Un juge fédéral a tranché vendredi que l’effort de Donald Trump pour rebaptiser le Kennedy Center était illégal et a ordonné à son équipe de revenir en arrière dans un délai de 14 jours. U.S. District Court Judge Christopher Cooper a estimé que la manœuvre devait être annulée.
Cette décision tombe au moment où la bataille autour du John F. Kennedy Center for the Performing Arts s’est déjà transformée en affaire politique majeure. Joyce Beatty, démocrate de l’Ohio, avait saisi la justice après avoir été exclue du vote sur le changement de nom, une exclusion qui a servi de point de départ à son recours.
Beatty soutenait que la procédure était viciée et qu’un changement de nom de cette ampleur ne pouvait pas passer sans approbation du Congrès. Le tribunal lui a donné raison.

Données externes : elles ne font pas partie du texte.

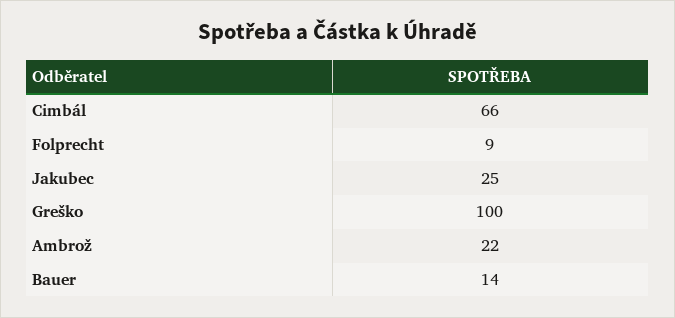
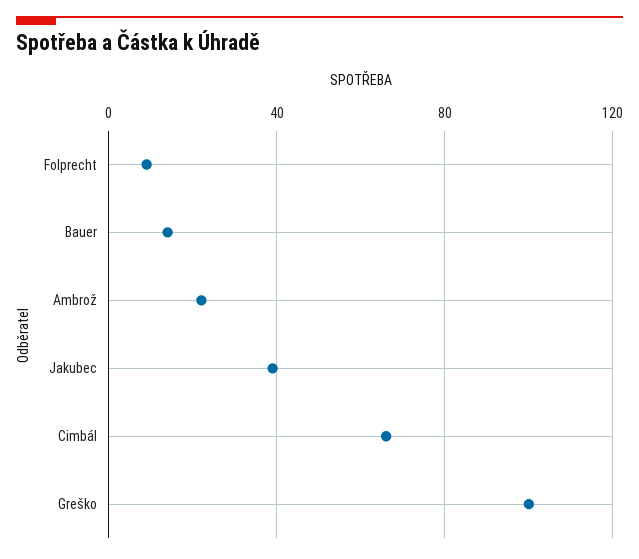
Jakubec: 25 -> 40

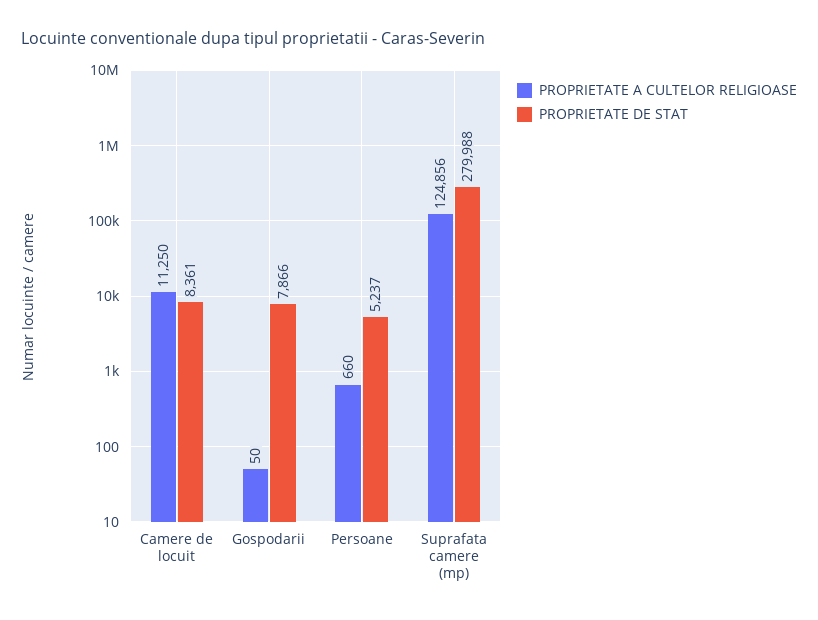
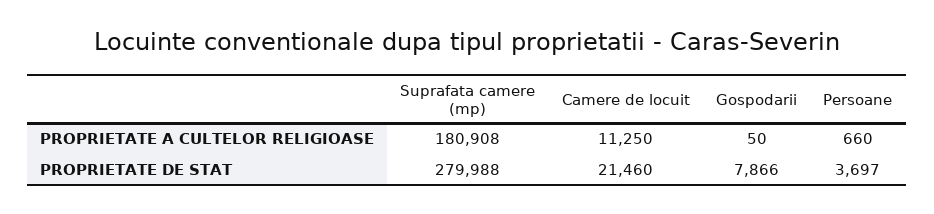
PROPRIETATE DE STAT, Camere de locuit: 8361 -> 21460
PROPRIETATE DE STAT, Persoane: 5237 -> 3697
PROPRIETATE A CULTELOR RELIGIOASE, Suprafata camere (mp): 124856 -> 180908

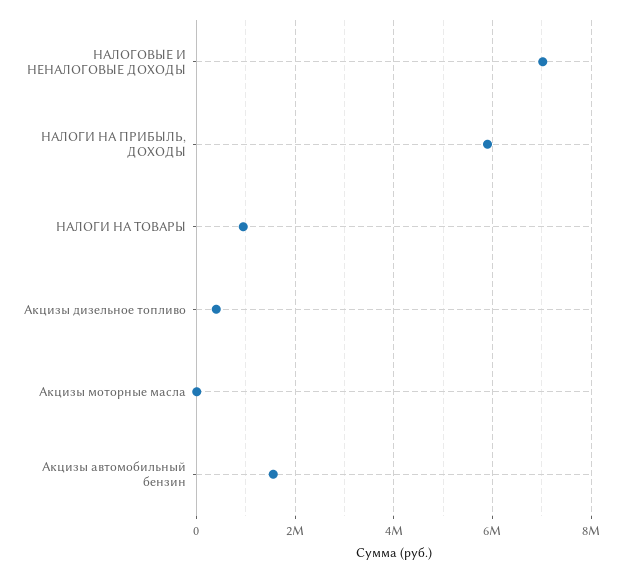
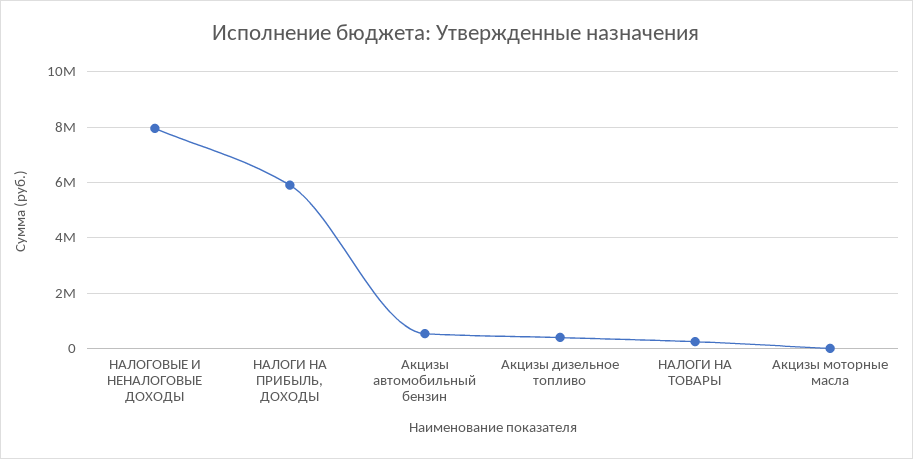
НАЛОГОВЫЕ И НЕНАЛОГОВЫЕ ДОХОДЫ: 7000000 -> 8000000
НАЛОГИ НА ТОВАРЫ: 1000000 -> 250000
Акцизы автомобильный бензин: 1600000 -> 500000

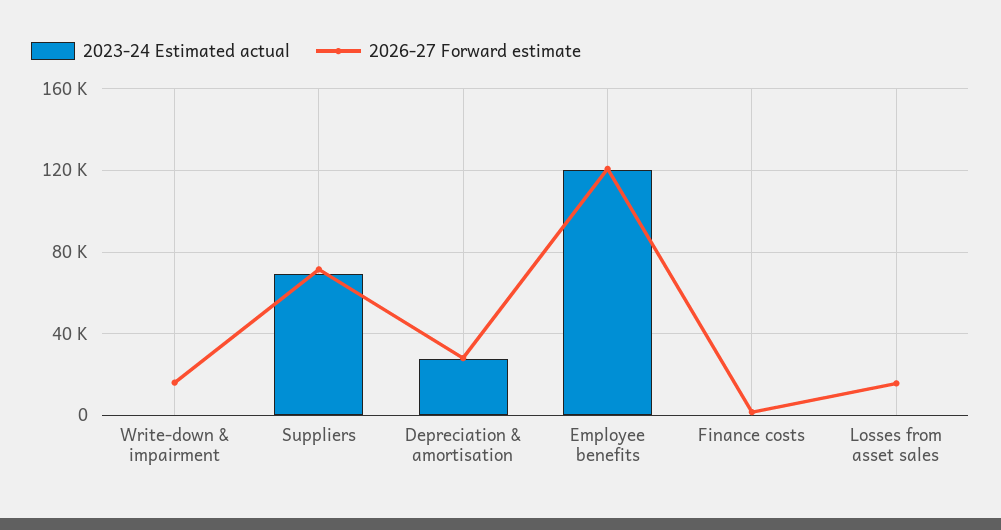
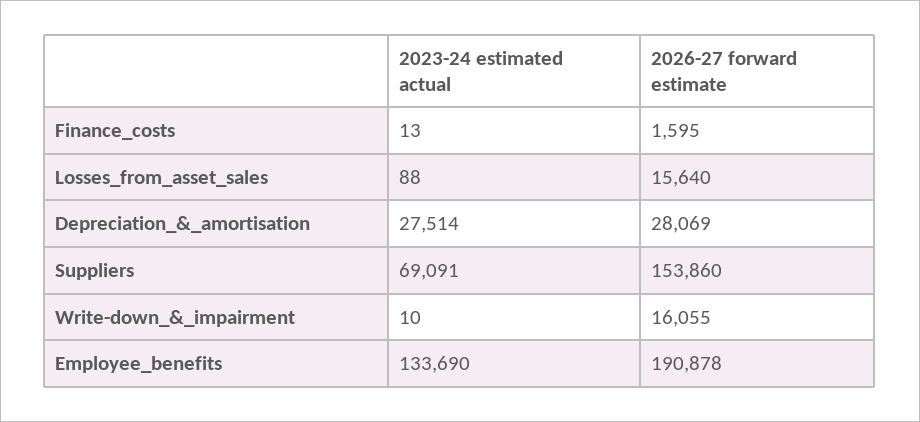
2026-27 Forward estimate, Suppliers: 70000 -> 153860
2023-24 Estimated actual, Employee benefits: 120000 -> 133690
2026-27 Forward estimate, Employee benefits: 120000 -> 190878

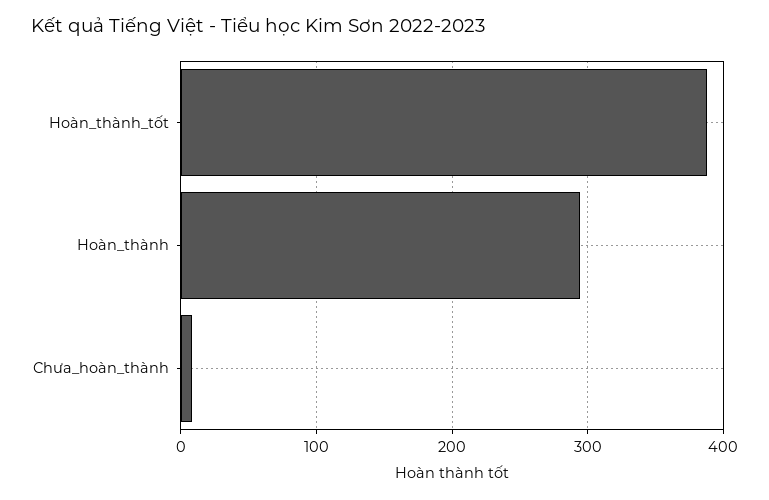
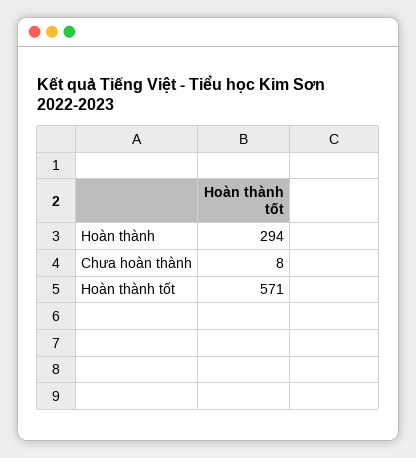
Hoàn_thành_tốt: 390 -> 571

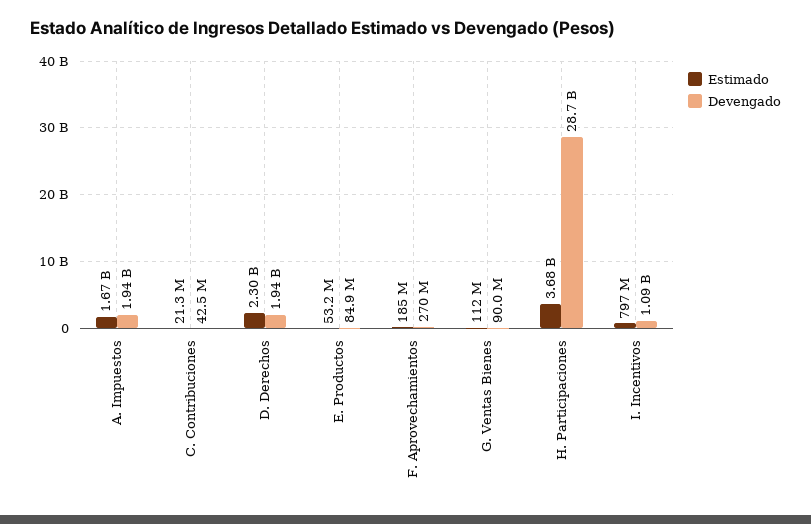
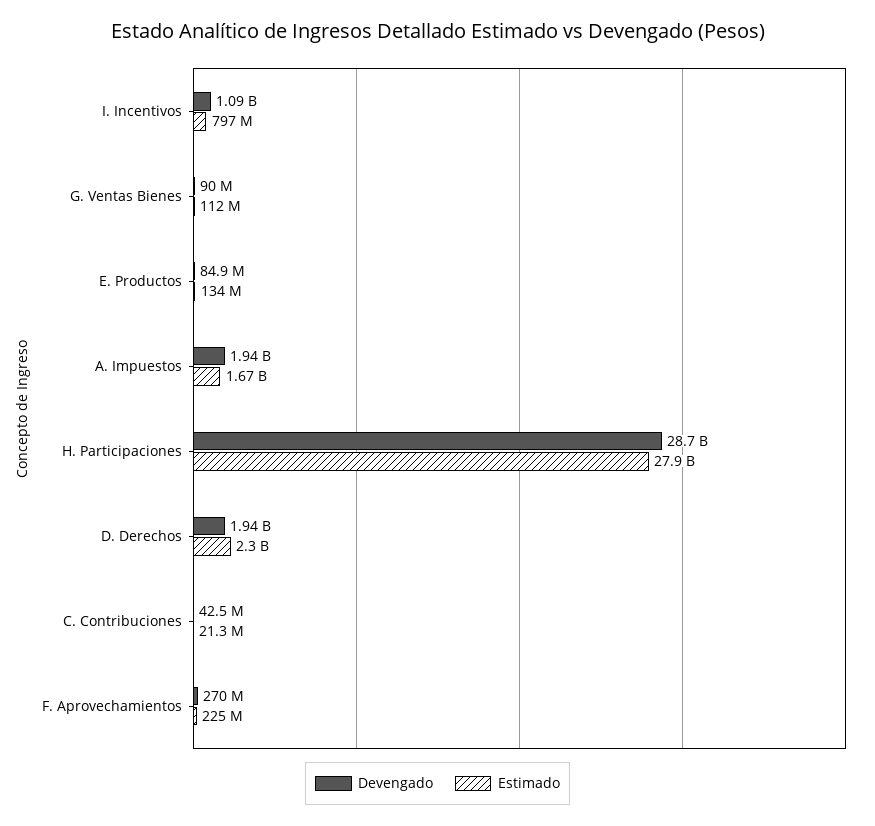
Estimado, E. Productos: 53200000 -> 134000000
Estimado, F. Aprovechamientos: 185000000 -> 225000000
Estimado, H. Participaciones: 3680000000 -> 27900000000

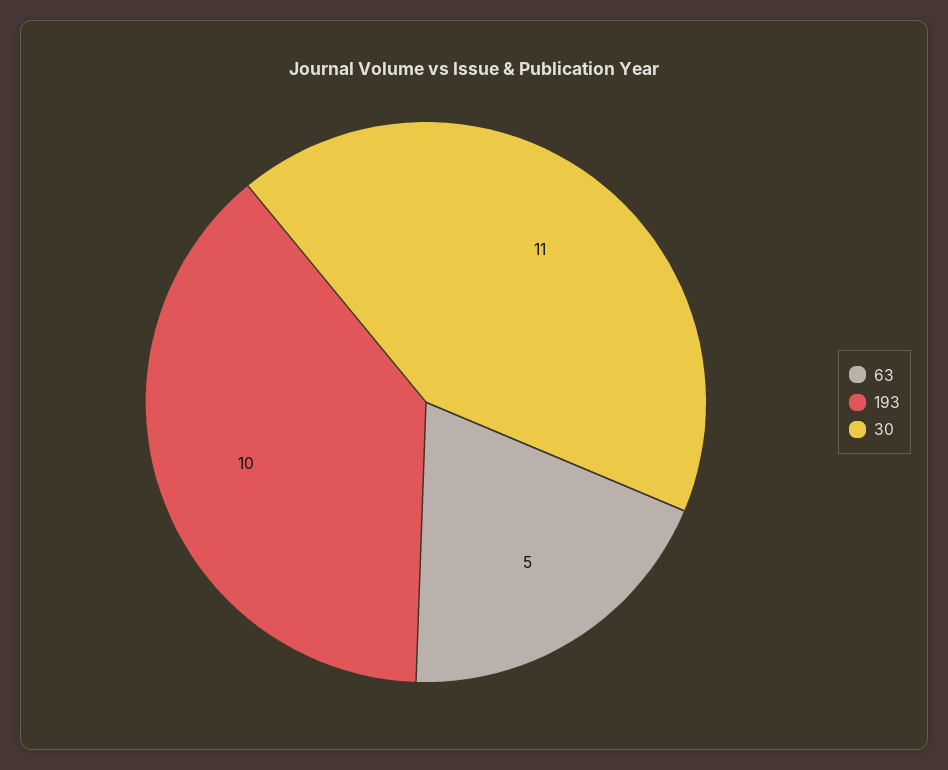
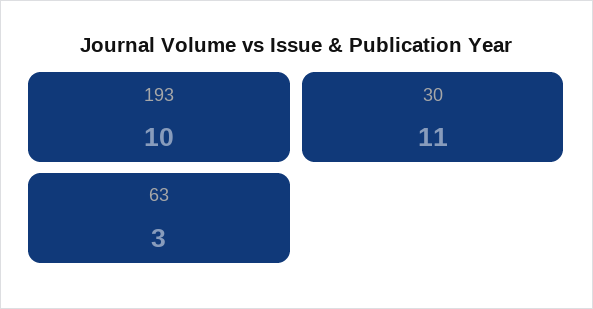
63: 5 -> 3

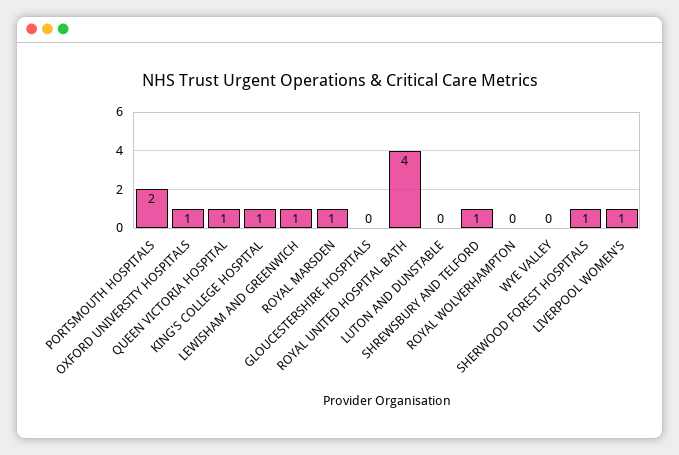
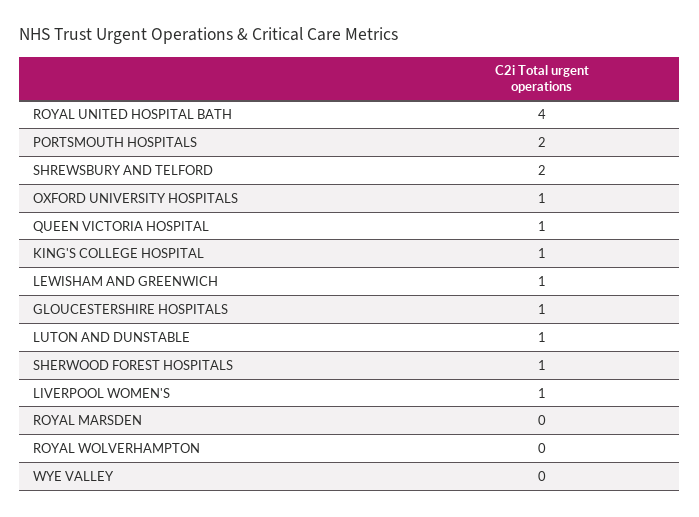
ROYAL MARSDEN: 1 -> 0
GLOUCESTERSHIRE HOSPITALS: 0 -> 1
LUTON AND DUNSTABLE: 0 -> 1
SHREWSBURY AND TELFORD: 1 -> 2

Cooper a jugé vendredi que l’initiative de Team Trump était « manifestement illégale », en clair parce que l’autorisation parlementaire requise n’avait jamais été obtenue.
Le conflit ne s’est pas arrêté au prétoire. Peu avant Noël, des alliés de Trump avaient affirmé avoir rebaptisé le lieu et ajouté son nom au bâtiment, comme si l’affaire était déjà réglée. Le président a ensuite relancé le dossier par une longue réaction de 580 mots vendredi après-midi, disant que son camp allait travailler avec le Congrès pour renvoyer cette institution « défaillante » vers les élus afin qu’ils décident de son sort.
La suite a été plus brutale encore. Samedi matin, Trump a publié un message de 721 mots visant aussi l’épouse du juge et a déclaré que le système judiciaire était « RIGGED ». Samedi soir, il a dit que Cooper et sa femme « devraient avoir honte d’eux-mêmes » et a demandé que le juge soit destitué.
Cette attaque a une portée qui dépasse largement le Kennedy Center. Trump est devenu, selon le dossier, le premier président américain moderne à réclamer explicitement la destitution d’un juge fédéral en exercice pour une décision qui ne lui plaisait pas, deux mois seulement après le début de son second mandat. La pression politique est d’autant plus visible que, selon le même décompte, des élus républicains ont déjà déposé des résolutions de mise en accusation contre huit juges fédéraux, avec le soutien de Mike Johnson plus tôt cette année.
La question immédiate est désormais simple: l’équipe de Trump obéira-t-elle au délai de 14 jours fixé par Cooper pour effacer le changement de nom, ou choisira-t-elle d’en faire un nouveau bras de fer? Le tribunal a répondu sur le fond, mais il reste à voir si la Maison Blanche assumera de rendre au Kennedy Center le nom que le Congrès n’avait jamais cessé de protéger.